GIVEN INFORMATION:
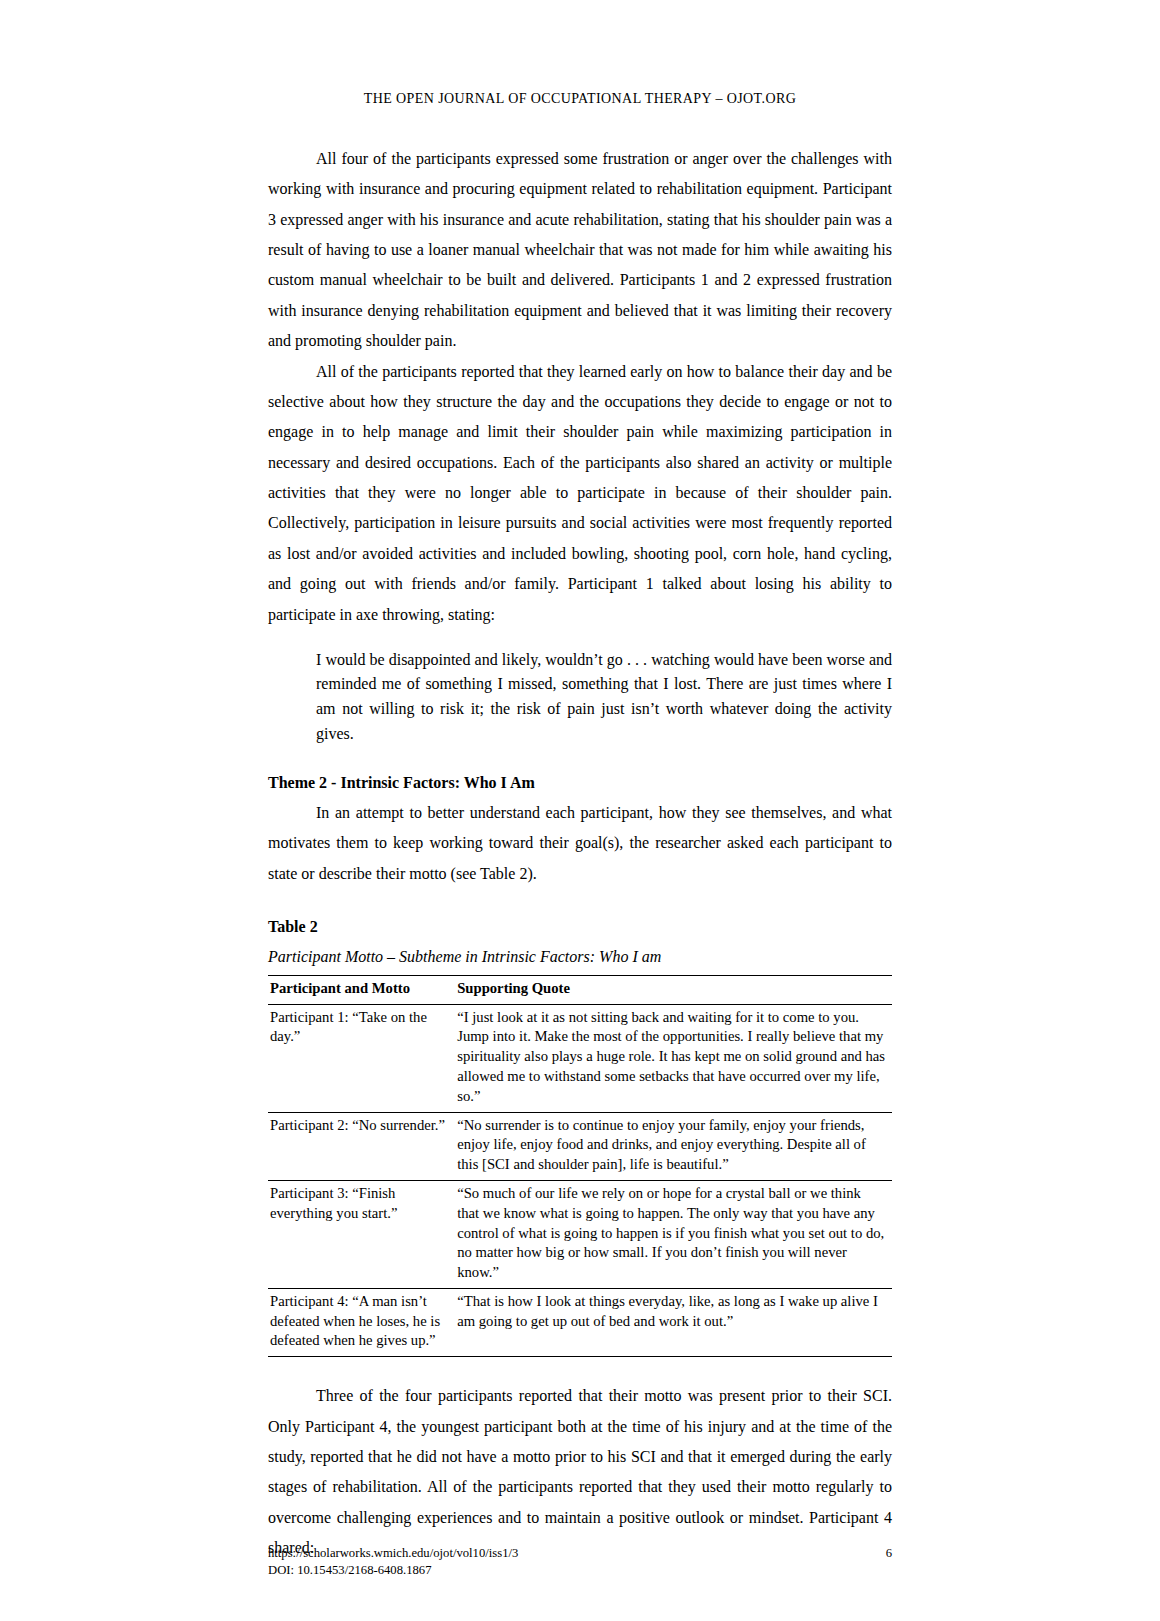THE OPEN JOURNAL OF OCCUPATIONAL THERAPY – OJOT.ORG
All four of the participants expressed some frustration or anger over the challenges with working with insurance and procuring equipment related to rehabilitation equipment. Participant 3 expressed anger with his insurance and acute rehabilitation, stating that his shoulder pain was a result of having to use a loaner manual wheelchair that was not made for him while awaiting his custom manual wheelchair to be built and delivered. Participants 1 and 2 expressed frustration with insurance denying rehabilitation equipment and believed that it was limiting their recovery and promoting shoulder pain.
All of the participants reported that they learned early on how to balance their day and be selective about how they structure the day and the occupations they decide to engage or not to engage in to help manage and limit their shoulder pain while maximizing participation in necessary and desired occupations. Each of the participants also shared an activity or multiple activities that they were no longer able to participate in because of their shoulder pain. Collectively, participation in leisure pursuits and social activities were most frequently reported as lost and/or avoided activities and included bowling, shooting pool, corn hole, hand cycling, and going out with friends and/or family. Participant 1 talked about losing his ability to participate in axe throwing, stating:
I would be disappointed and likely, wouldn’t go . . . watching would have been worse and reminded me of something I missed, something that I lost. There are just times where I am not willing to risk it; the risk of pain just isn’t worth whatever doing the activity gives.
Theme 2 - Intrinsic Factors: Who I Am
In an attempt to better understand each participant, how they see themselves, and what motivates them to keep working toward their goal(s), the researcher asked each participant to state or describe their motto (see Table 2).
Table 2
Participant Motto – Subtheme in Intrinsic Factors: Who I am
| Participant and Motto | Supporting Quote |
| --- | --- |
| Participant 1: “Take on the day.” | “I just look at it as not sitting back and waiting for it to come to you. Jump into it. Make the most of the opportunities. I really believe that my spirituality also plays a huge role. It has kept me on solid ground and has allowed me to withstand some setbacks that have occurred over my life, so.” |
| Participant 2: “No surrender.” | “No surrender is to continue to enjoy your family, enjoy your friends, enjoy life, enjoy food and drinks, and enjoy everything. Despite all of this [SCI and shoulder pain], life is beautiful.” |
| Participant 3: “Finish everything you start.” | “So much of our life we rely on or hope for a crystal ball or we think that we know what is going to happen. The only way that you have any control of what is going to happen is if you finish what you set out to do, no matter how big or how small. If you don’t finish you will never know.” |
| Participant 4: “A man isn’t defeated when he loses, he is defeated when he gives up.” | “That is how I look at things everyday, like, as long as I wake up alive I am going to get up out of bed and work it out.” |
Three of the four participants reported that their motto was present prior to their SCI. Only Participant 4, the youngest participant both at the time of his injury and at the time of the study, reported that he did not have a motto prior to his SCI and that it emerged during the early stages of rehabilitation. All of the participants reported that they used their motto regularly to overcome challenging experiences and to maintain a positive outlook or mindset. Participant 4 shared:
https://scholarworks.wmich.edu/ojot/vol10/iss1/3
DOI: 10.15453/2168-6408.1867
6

---

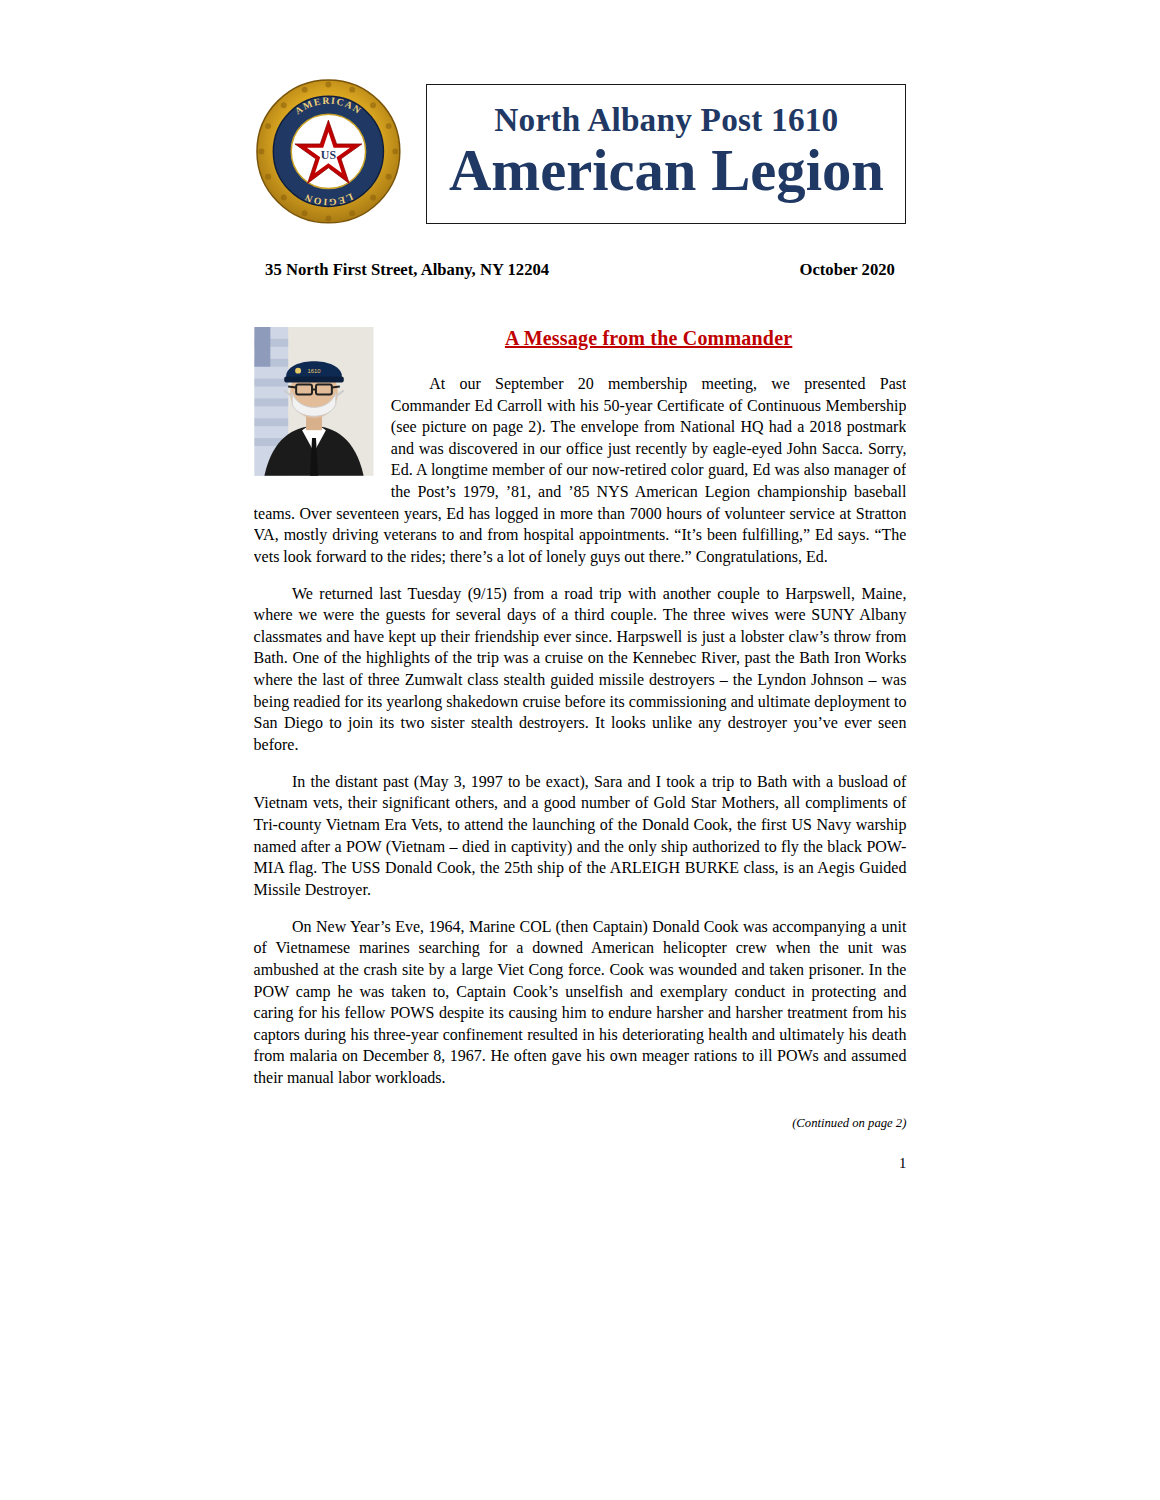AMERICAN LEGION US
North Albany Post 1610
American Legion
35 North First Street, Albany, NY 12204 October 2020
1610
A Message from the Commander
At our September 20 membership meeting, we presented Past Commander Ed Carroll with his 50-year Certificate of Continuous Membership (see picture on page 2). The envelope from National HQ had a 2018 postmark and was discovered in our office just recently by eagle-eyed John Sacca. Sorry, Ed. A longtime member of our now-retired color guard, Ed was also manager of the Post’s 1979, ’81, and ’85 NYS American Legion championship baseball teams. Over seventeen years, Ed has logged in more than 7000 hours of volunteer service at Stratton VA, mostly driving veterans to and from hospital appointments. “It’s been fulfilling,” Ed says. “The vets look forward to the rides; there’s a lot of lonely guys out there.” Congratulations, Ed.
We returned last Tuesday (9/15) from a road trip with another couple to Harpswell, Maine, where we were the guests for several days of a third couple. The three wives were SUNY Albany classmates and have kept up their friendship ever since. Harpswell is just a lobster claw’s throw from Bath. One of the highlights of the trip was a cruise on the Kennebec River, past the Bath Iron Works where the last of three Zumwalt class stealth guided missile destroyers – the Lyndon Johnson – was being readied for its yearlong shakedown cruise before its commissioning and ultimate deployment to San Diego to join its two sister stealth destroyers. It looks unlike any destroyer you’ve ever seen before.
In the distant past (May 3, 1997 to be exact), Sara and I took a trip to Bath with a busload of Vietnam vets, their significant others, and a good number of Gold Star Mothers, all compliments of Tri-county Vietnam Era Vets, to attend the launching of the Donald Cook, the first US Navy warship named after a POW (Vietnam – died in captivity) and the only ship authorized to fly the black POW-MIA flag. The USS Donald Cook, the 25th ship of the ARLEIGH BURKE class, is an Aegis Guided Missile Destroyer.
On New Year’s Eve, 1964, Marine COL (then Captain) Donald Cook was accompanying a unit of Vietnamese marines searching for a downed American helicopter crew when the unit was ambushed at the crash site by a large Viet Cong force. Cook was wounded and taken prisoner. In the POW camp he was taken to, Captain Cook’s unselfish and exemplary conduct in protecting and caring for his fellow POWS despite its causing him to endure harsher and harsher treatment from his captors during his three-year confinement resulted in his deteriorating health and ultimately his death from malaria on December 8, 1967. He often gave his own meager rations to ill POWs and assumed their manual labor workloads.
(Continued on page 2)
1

--

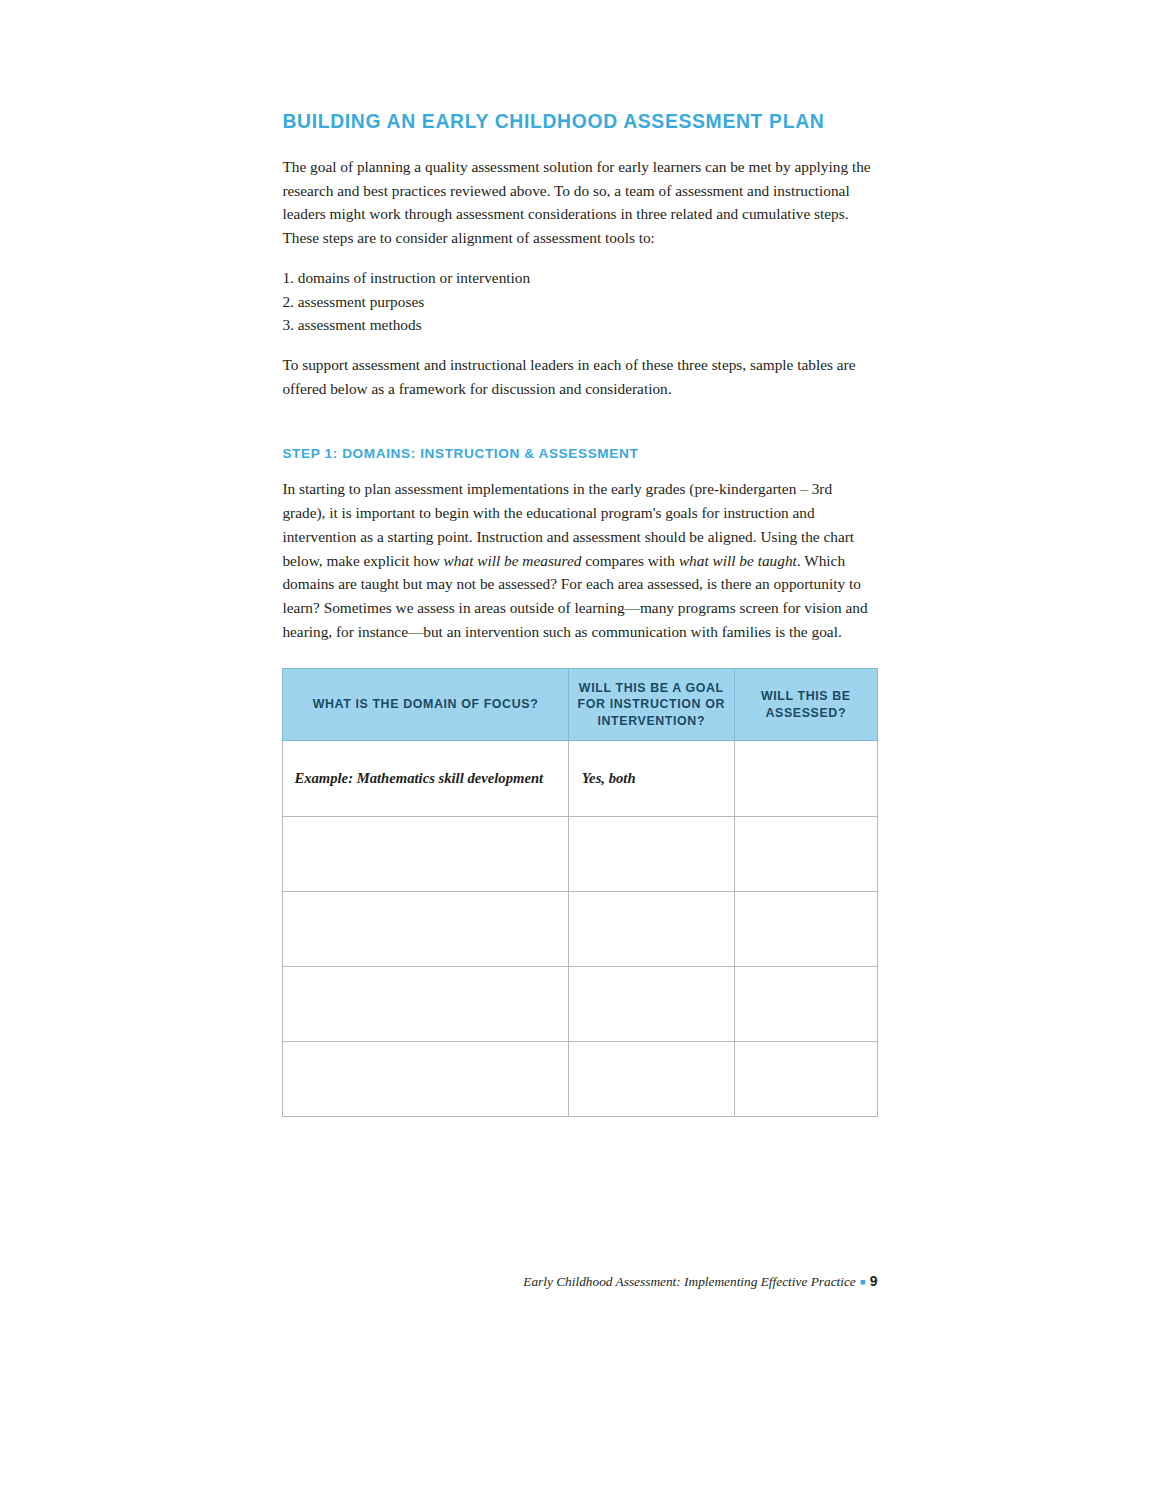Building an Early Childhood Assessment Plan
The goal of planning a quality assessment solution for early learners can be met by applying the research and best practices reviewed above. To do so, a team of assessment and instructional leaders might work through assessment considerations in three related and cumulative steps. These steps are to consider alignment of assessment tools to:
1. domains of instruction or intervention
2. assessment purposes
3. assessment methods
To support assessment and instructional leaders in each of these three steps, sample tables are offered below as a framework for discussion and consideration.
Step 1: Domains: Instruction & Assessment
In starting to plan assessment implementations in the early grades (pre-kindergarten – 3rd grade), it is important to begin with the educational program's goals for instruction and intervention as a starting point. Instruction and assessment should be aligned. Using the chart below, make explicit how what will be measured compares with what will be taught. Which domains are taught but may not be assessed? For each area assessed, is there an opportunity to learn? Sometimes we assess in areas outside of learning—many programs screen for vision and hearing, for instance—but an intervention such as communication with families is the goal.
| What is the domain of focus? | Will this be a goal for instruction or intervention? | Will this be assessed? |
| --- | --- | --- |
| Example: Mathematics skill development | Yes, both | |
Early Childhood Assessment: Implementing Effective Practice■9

AIM OF THE EXERCISE:
Starting at the line with "THE OPEN JOURNAL" and finishing at the line with "All four of", copy the material above exactly, both lines included. Nothing else goes in, and no pictures.

TASK SOLUTION:
THE OPEN JOURNAL OF OCCUPATIONAL THERAPY – OJOT.ORG
All four of the participants expressed some frustration or anger over the challenges with working with insurance and procuring equipment related to rehabilitation equipment. Participant 3 expressed anger with his insurance and acute rehabilitation, stating that his shoulder pain was a result of having to use a loaner manual wheelchair that was not made for him while awaiting his custom manual wheelchair to be built and delivered. Participants 1 and 2 expressed frustration with insurance denying rehabilitation equipment and believed that it was limiting their recovery and promoting shoulder pain.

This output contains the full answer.